There’s a famous advertising slogan that goes: “It does exactly what it says on the tin”. That’s as may be, but modern life means you have to know what it doesn’t say on the tin.
Parents and foster carers have to be especially alert to what it doesn’t say on the tin. Earlier this week, one of our foster children asked me if I had any cinnamon. I had a hunt around the back of the larder and found a couple of sticks. The child said: “That’s not cinnamon, cinnamon is a red powder.” The child wanted ground cinnamon.
Normally I would have asked what the cinnamon was for, but this particular child tends to be a closed book and resents being questioned. Anyway, what could anyone want cinnamon for but biscuits? I wrote it on the shopping list and spent £1.89 on a tiny jar (and mentally rehearsed doing some baking, a joyful thing to do with children, especially if it’s their idea).
Only the child wasn’t planning to use the cinnamon for baking, it was used to self harm. That was definitely not on the tin.
Pain they can control
Self-harming is a huge concern in fostering. One’s instinct is to try to prevent the child from self-harming, to hide everything that might be used, suggesting, instructing and eventually begging the child not to do it. But one’s instinct is wrong.
We should refrain from disapproval. If we come across a foster child in their bedroom with blood coming from their arms, we should stay calm and neutral, ask them if they’re OK, fetch some towels and then follow the appropriate medical course of action.
This particular foster child is a delightful person who, with a bit of luck, will grow to become the person they were destined to be. That is, before something led them to doubt their worth and created a desire to feel pain they could control.

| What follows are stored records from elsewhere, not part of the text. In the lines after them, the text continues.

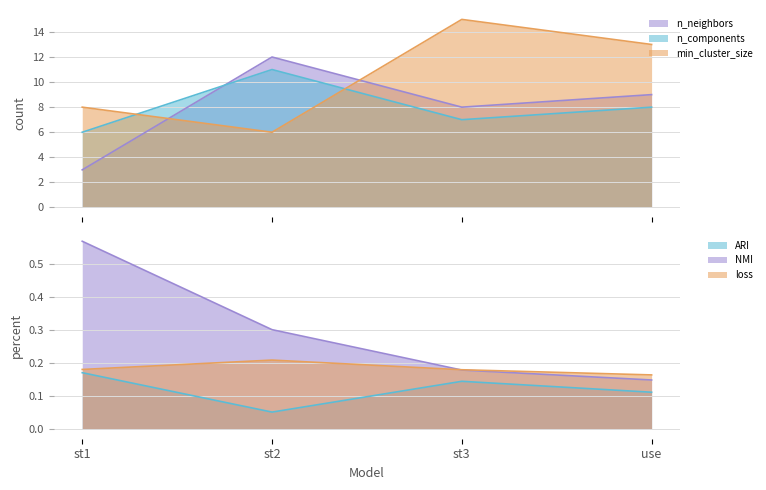

Where do n_neighbors and min_cluster_size first cross each other?

st1 and st2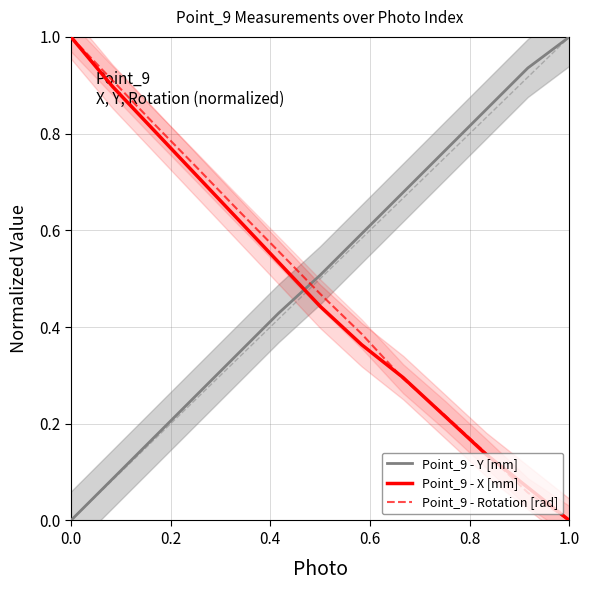

What is the highest value of the Point_9 - Y [mm] series?

1.0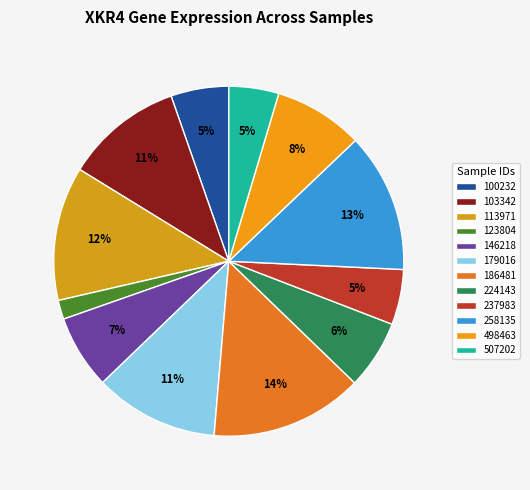

Rank the categories by value from lowest to highest.

123804, 507202, 237983, 100232, 224143, 146218, 498463, 103342, 179016, 113971, 258135, 186481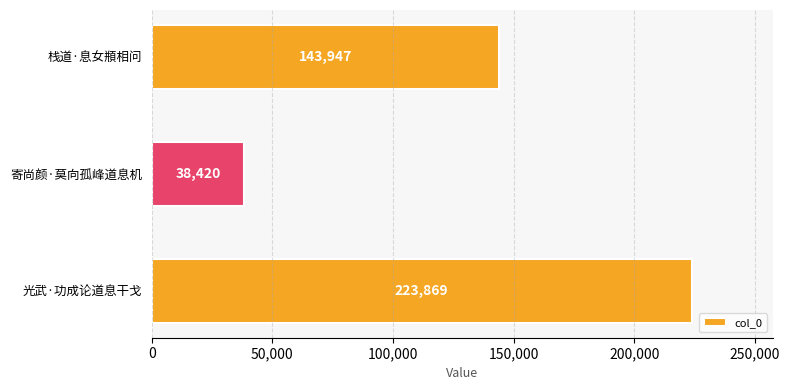

Reading bottom to top, what are all the values shown in this chart?

光武·功成论道息干戈=223869	寄尚颜·莫向孤峰道息机=38420	栈道·息女頩相问=143947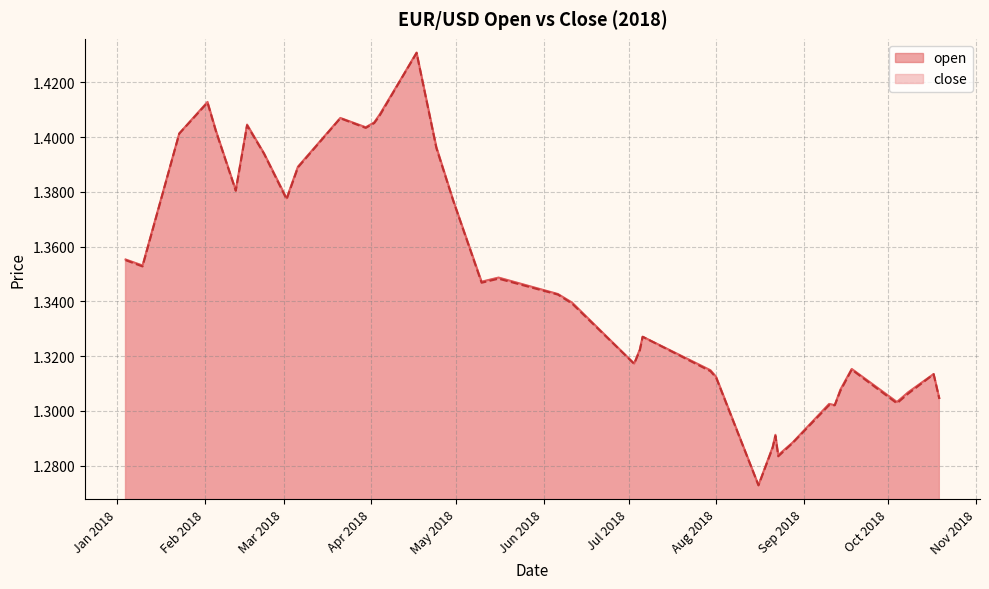

What are all the series names shown in the legend?

open, close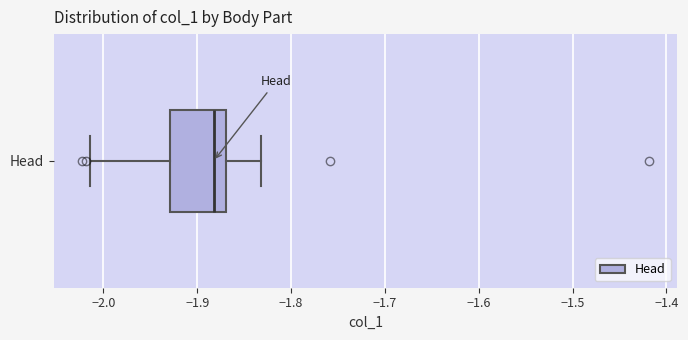

Transcribe this box plot: give where the median line is, the range the box spans, and where the two whiskers end, as read against the x-axis. The values are not printed on the chart, so give them approximately, as read against the axis.

median -1.88, box -1.93 to -1.87, whiskers -2.01 to -1.83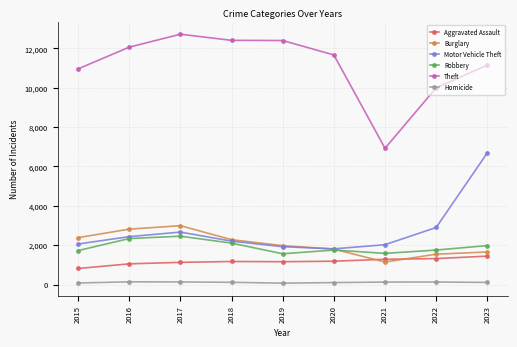

In Robbery, how many points are lower than both neighbors (excluding endpoints)?

2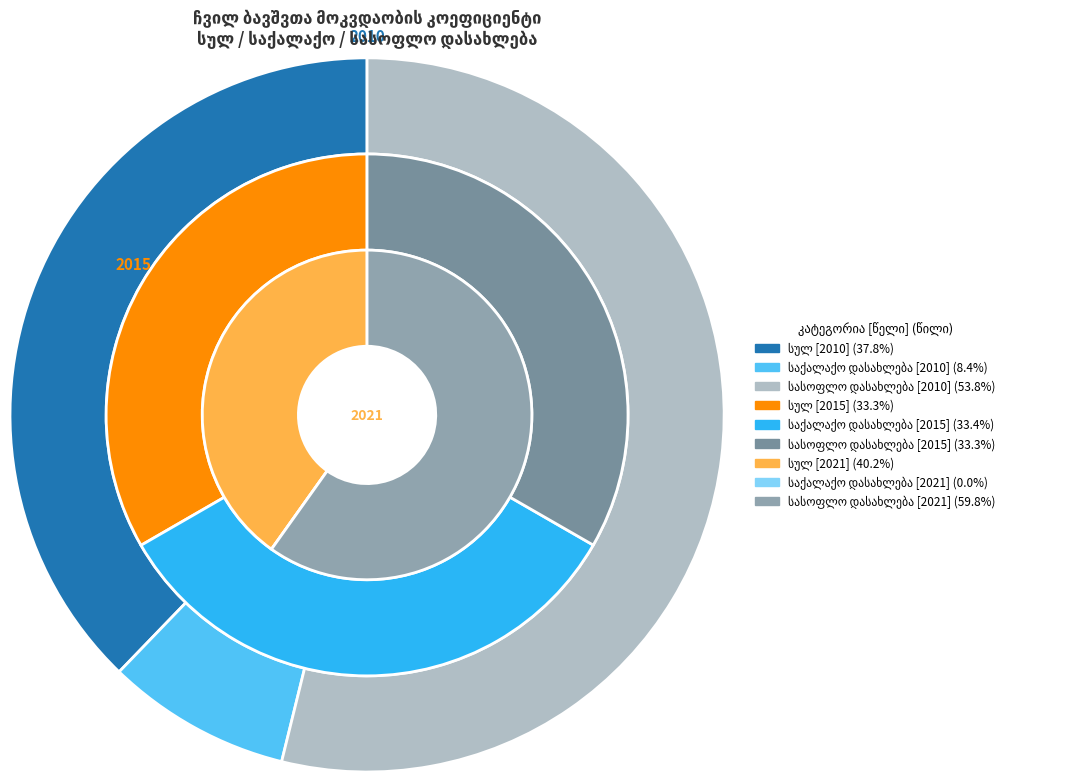

Which has a higher value, values_2021 or values_2015?

values_2021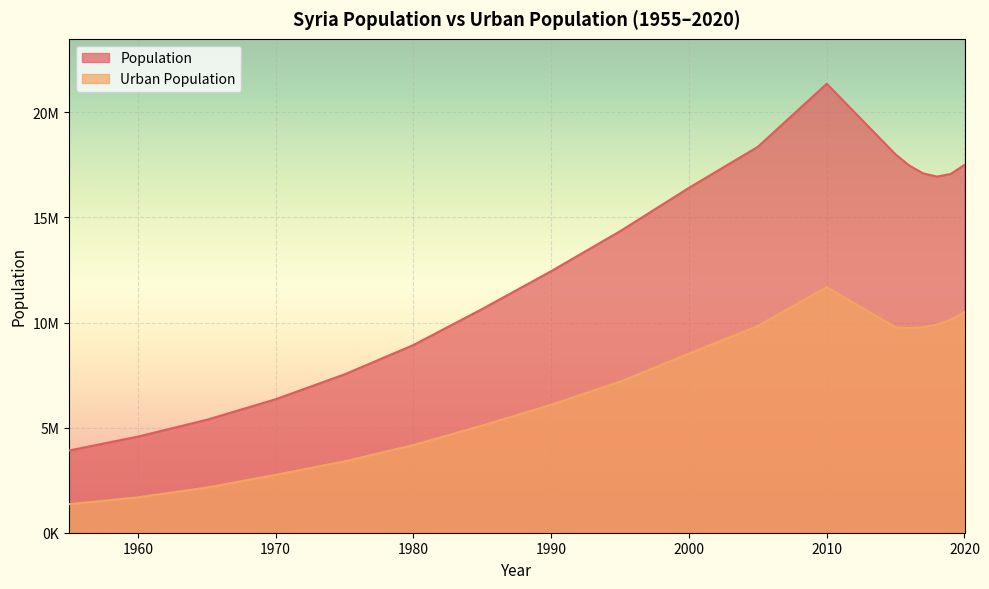

At which label does Population first exceed 16410848?

2005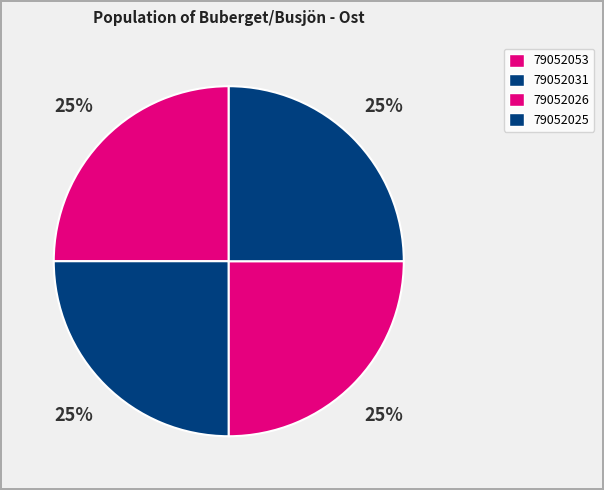

What is the ratio of the value at 79052026 to the value at 79052025?

1.0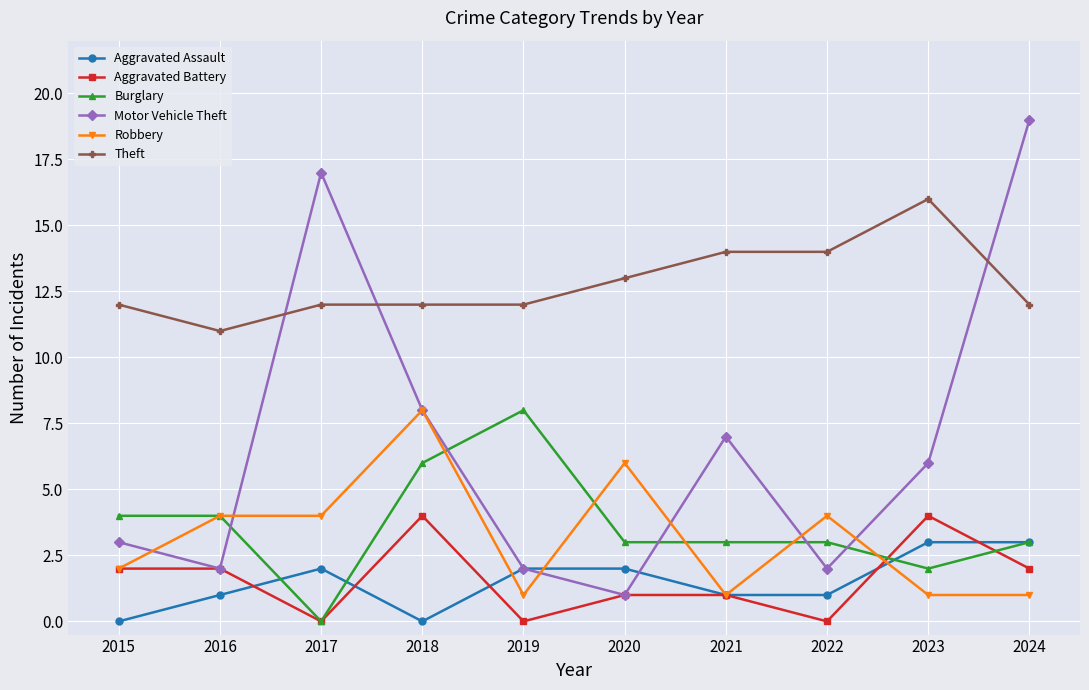

What is the sum of all Motor Vehicle Theft values?

67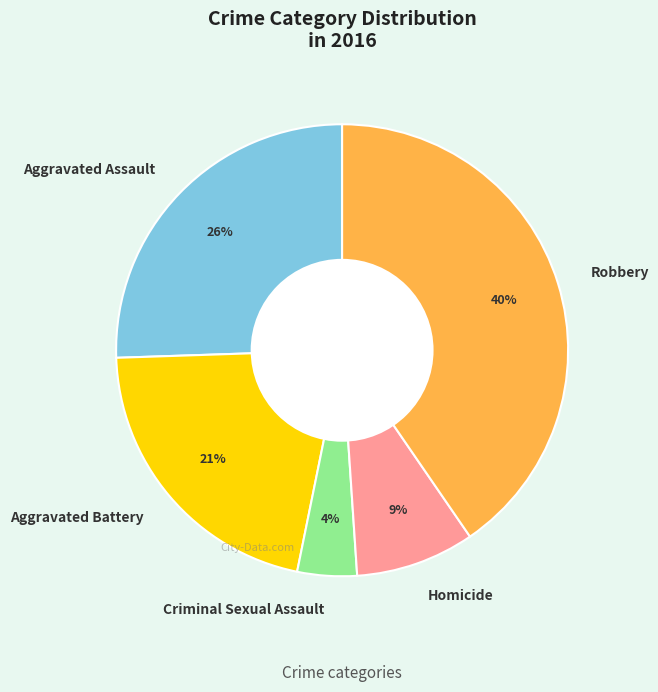

To the nearest percent, what is the difference between the largest and smallest slice percentages?

36%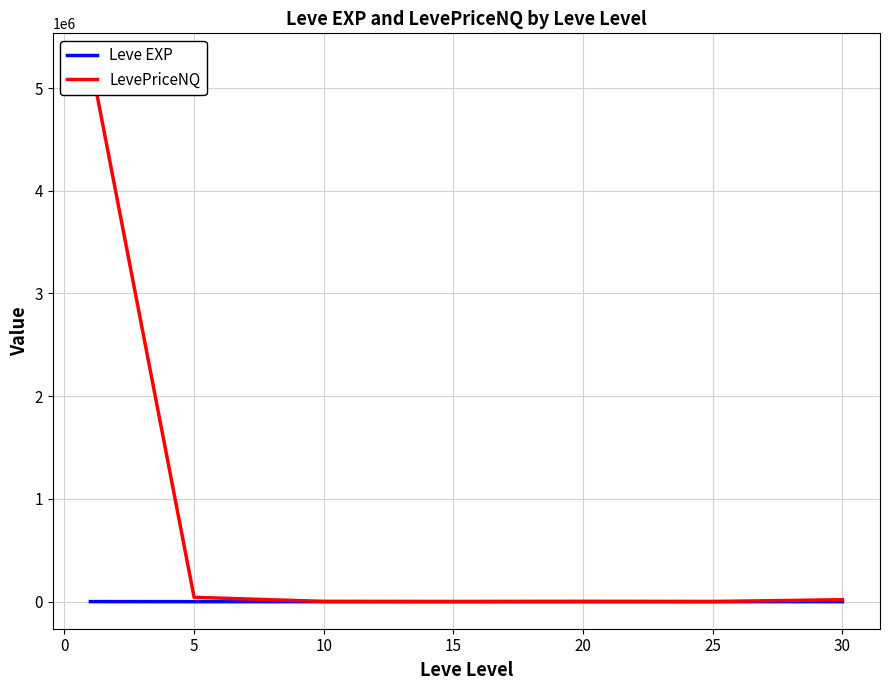

Between 15 and 20, which series saw the biggest shift?

LevePriceNQ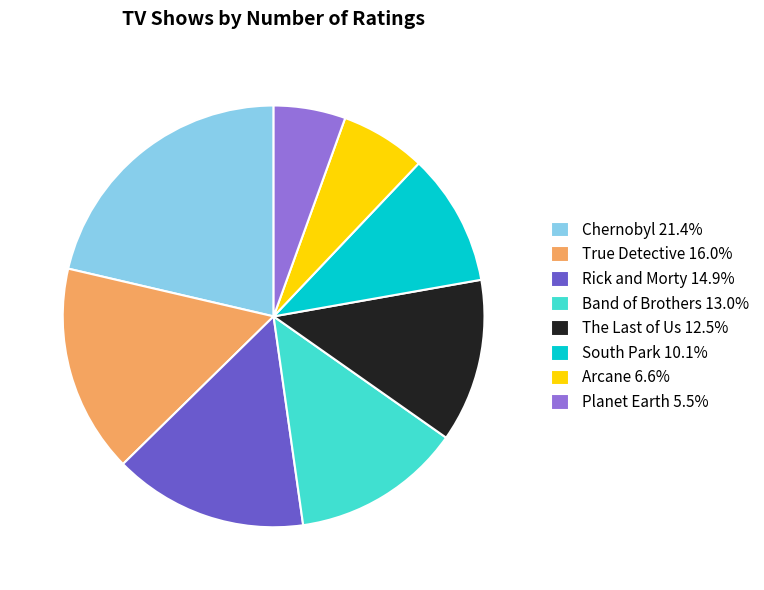

What is the smallest slice in the pie chart?

Planet Earth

That, we are told, is what is usually going on when children and young people cut themselves. Or chew through their own cheeks. Or burn themselves, punch themselves, swallow things or put things into their body in other ways.
Or ask for cinnamon, which was neither eaten nor inserted by the way. I know how it was used to self-harm because this particular foster child trusts us enough to do it openly, even asking me if I wanted to try.
And here’s another dilemma: do I explain how the cinnamon was used even though there’s a risk that a vulnerable person may read this? Well, I’ll tell you how this everyday household ingredient was used. It could be a helpful forewarning and the information is already in the public domain anyway.
A small amount of salt is placed on the forearm, then sprinkled with cinnamon. An ice cube is also involved and the mixture creates a benign burn, which leaves a red mark that stays for several days.
I called my social worker for advice. She advised: “Don’t make a thing out of it. And don’t run out of ice or cinnamon; the child might be tempted to go on to something worse.”
What it doesn’t say on the tin…
I squinted at the small print on the little cinnamon jar. It said: “Rub into a leg…” and I thought to myself, “Aha! They are clued up about this!” Then I turned the jar round to read the rest of the advice. “Rub into a leg…of lamb for wondrous winter flavours.”